↓

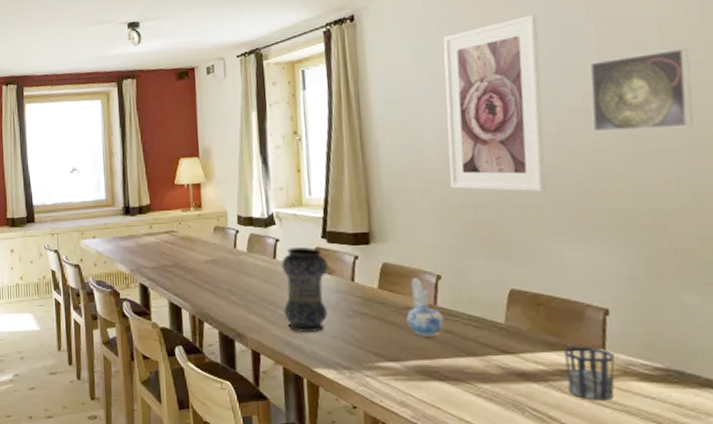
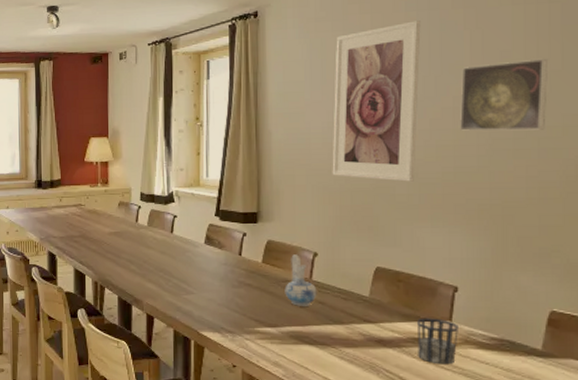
vase: present [281,247,328,332] -> none [177,224,219,299]

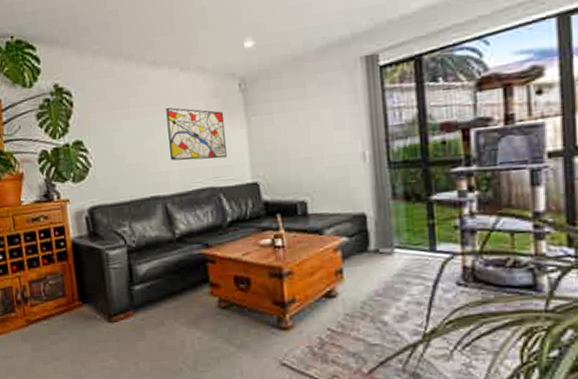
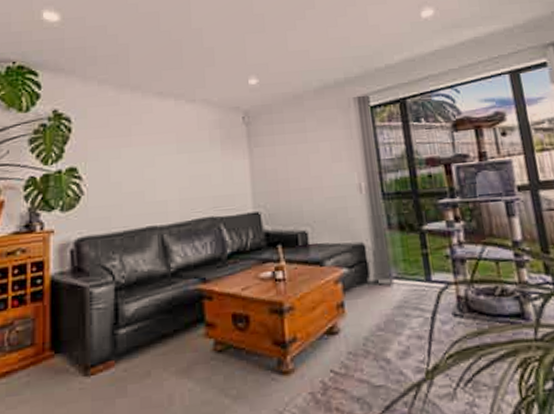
wall art: present [166,107,227,161] -> none [169,136,229,190]

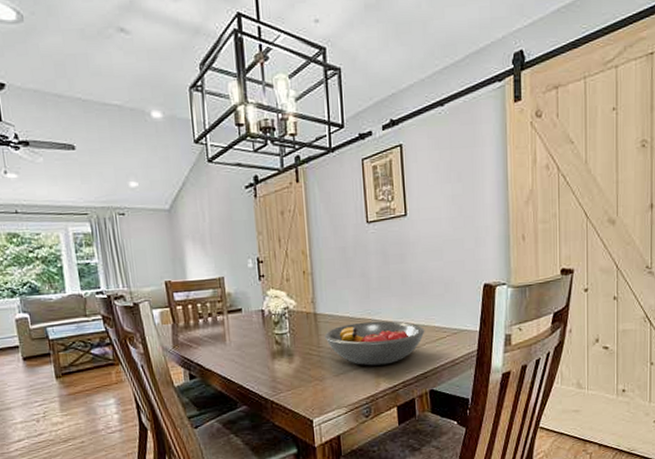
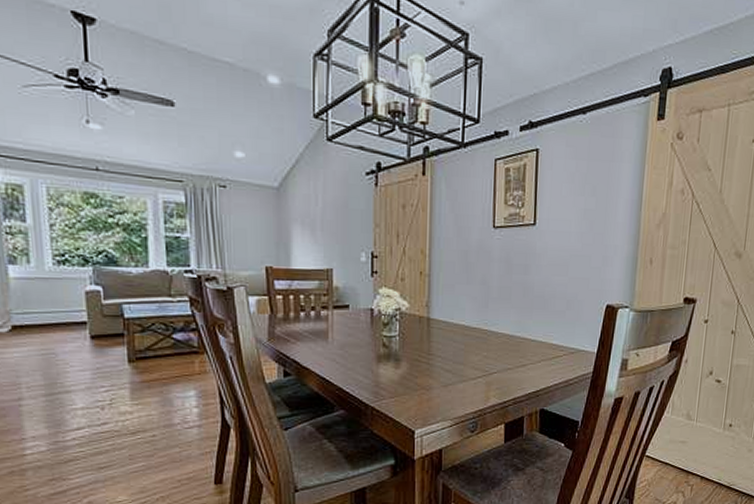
fruit bowl: present [324,321,425,366] -> none [436,332,542,379]

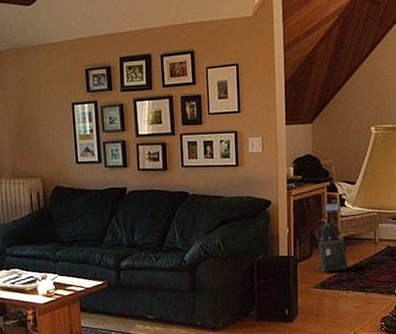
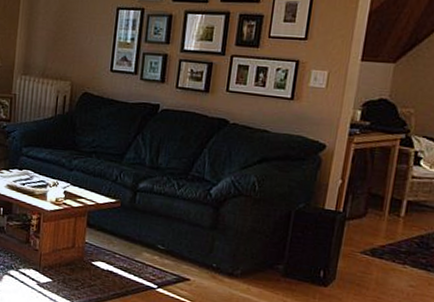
vacuum cleaner: present [316,200,348,272] -> none [369,156,414,241]

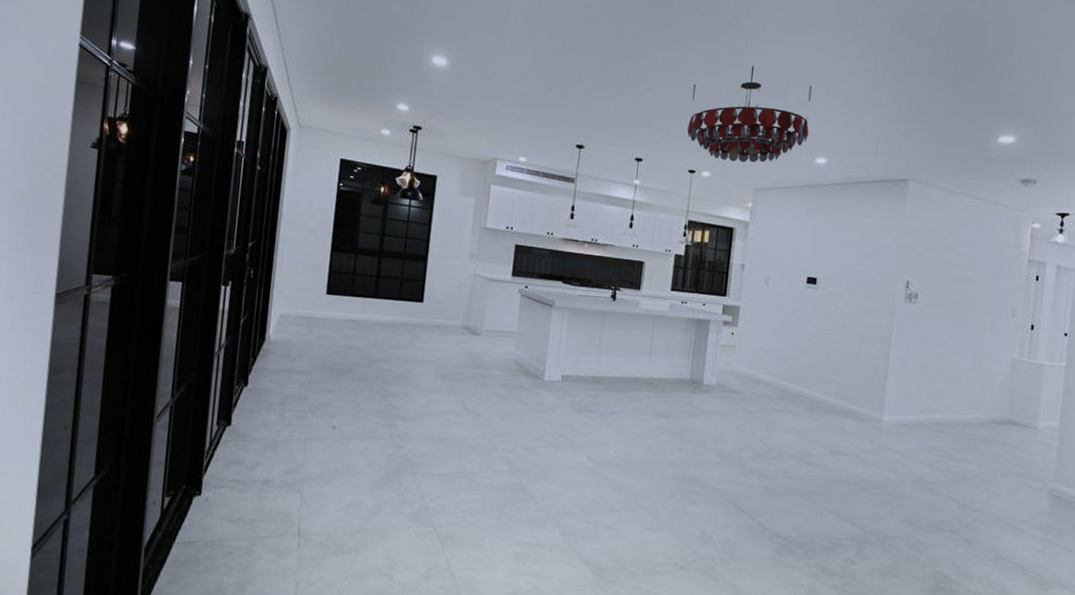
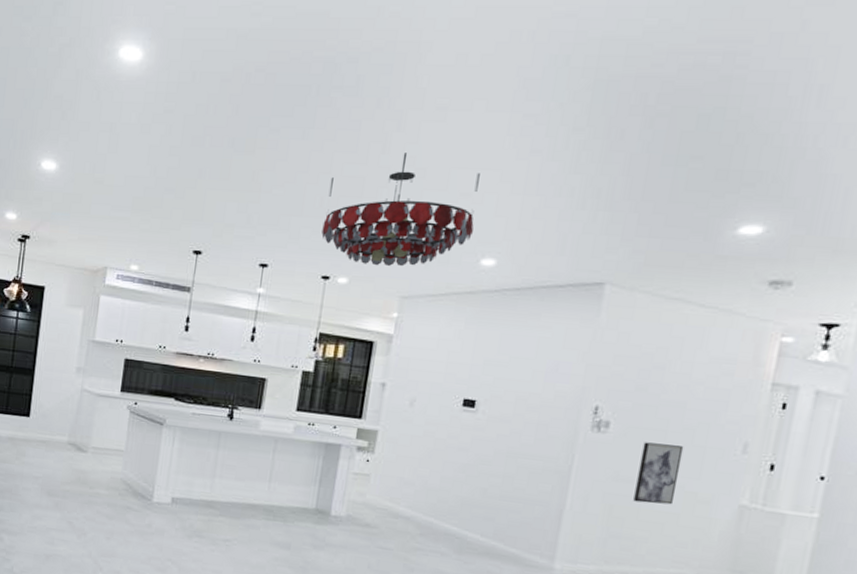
wall art: none [938,310,972,361] -> present [633,442,684,505]

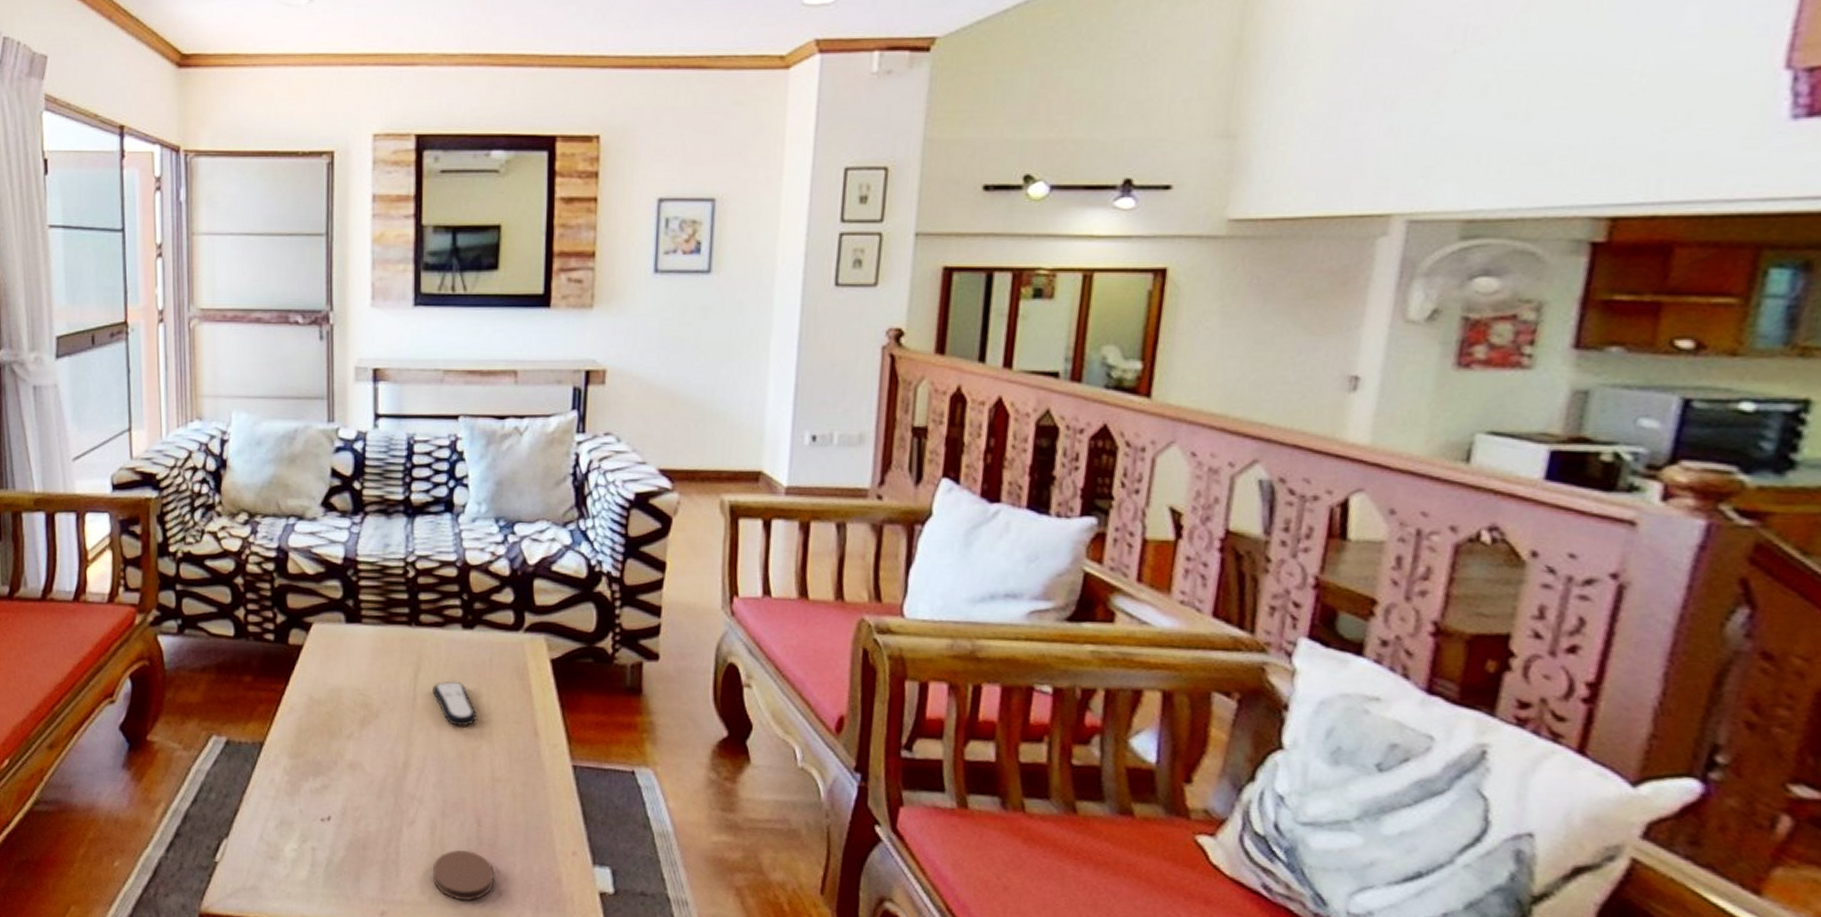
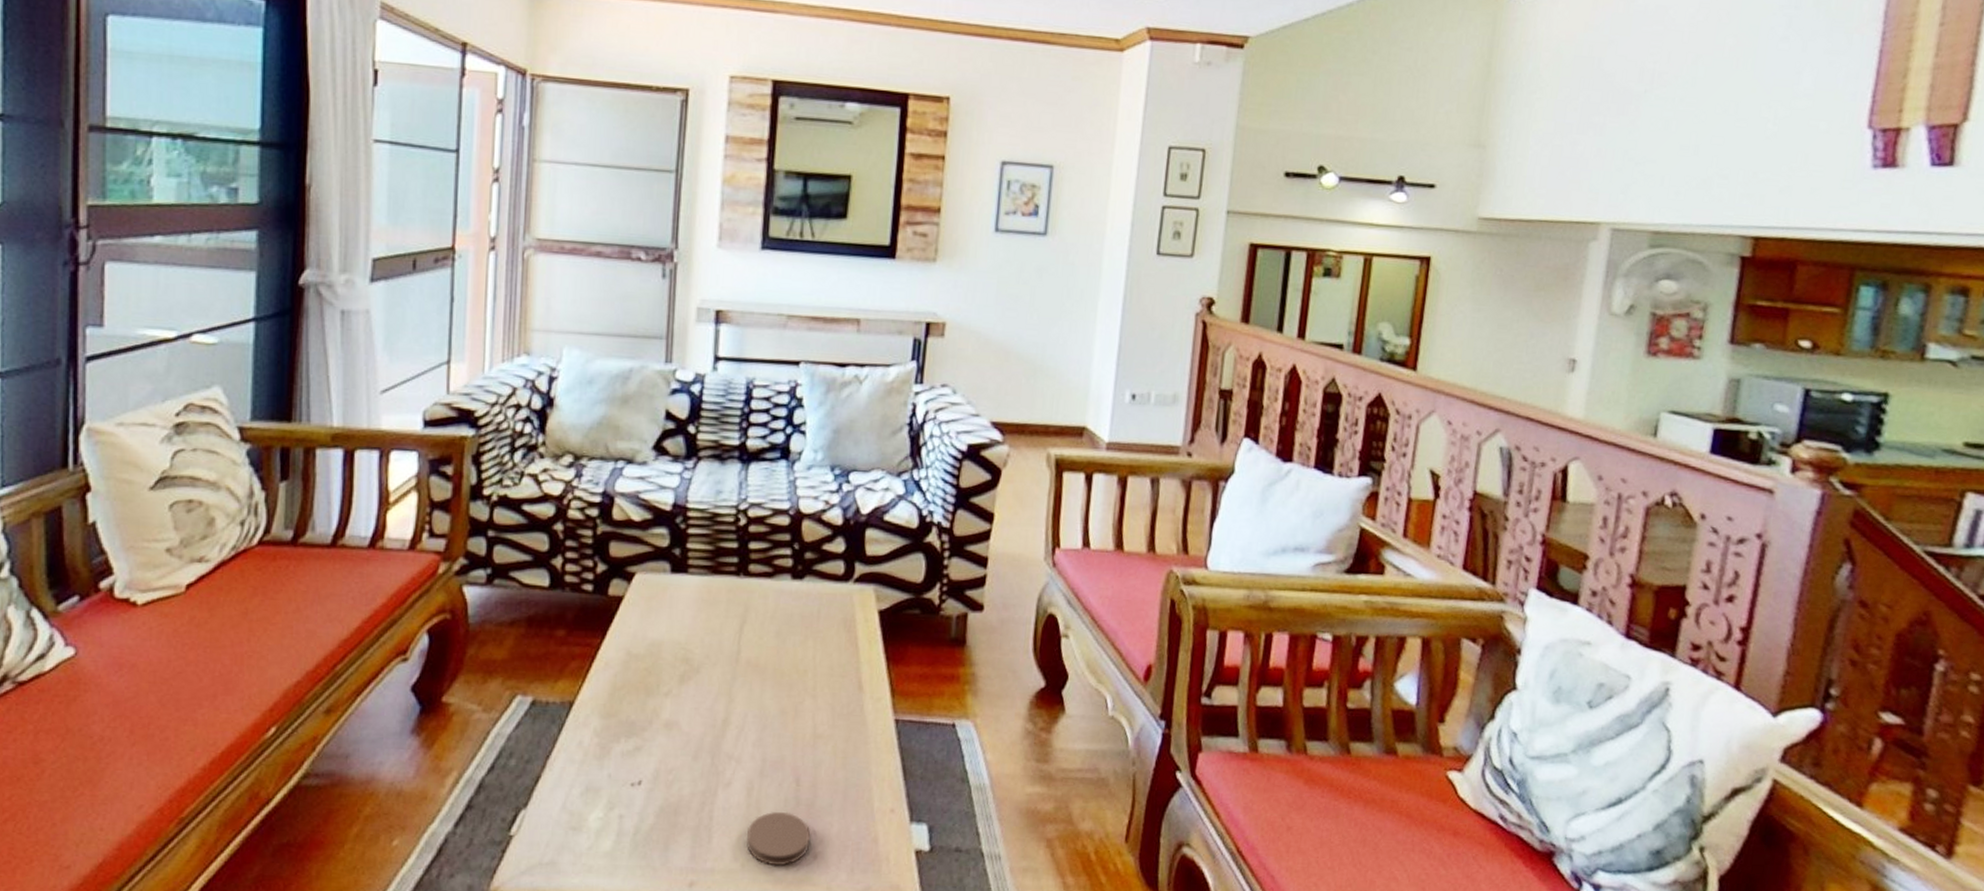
remote control: present [433,681,478,727] -> none [757,634,802,681]

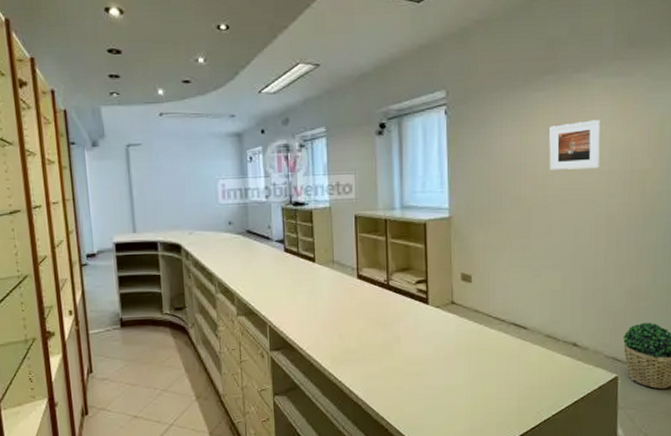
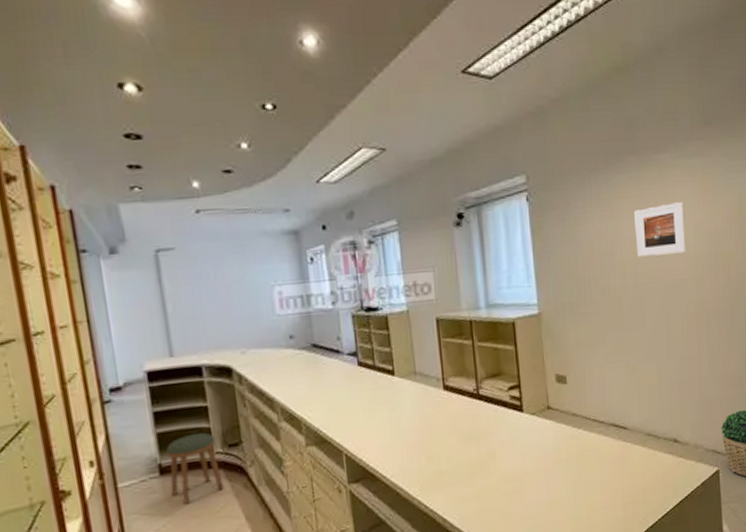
stool: none [127,296,169,354] -> present [166,432,224,506]

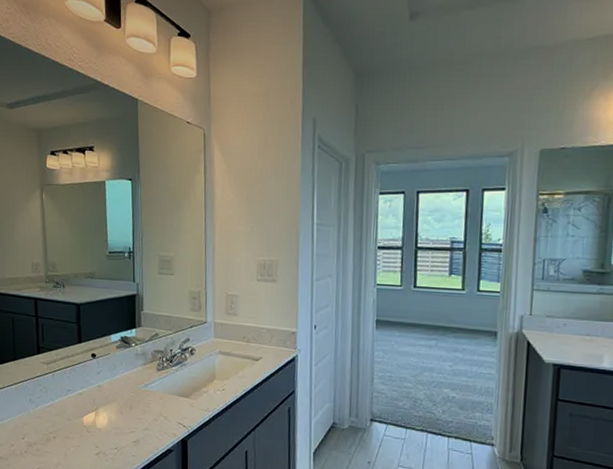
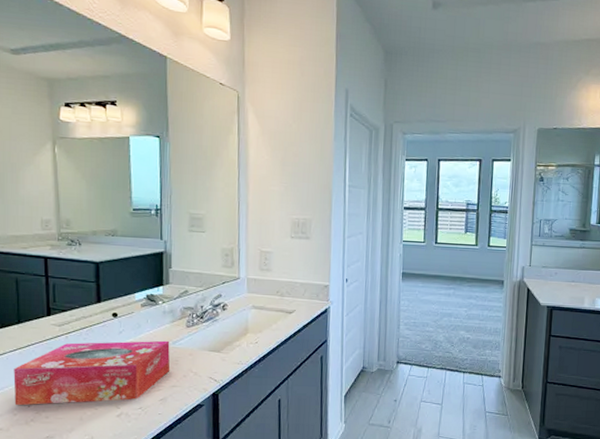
tissue box: none [11,380,143,440] -> present [13,340,171,406]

↑

*Work required*.
Retype the lines above exactly, no pictures.

*Response area*.
vase: present [281,247,328,332] -> none [177,224,219,299]

wall art: present [166,107,227,161] -> none [169,136,229,190]

fruit bowl: present [324,321,425,366] -> none [436,332,542,379]

vacuum cleaner: present [316,200,348,272] -> none [369,156,414,241]

wall art: none [938,310,972,361] -> present [633,442,684,505]

remote control: present [433,681,478,727] -> none [757,634,802,681]

stool: none [127,296,169,354] -> present [166,432,224,506]

tissue box: none [11,380,143,440] -> present [13,340,171,406]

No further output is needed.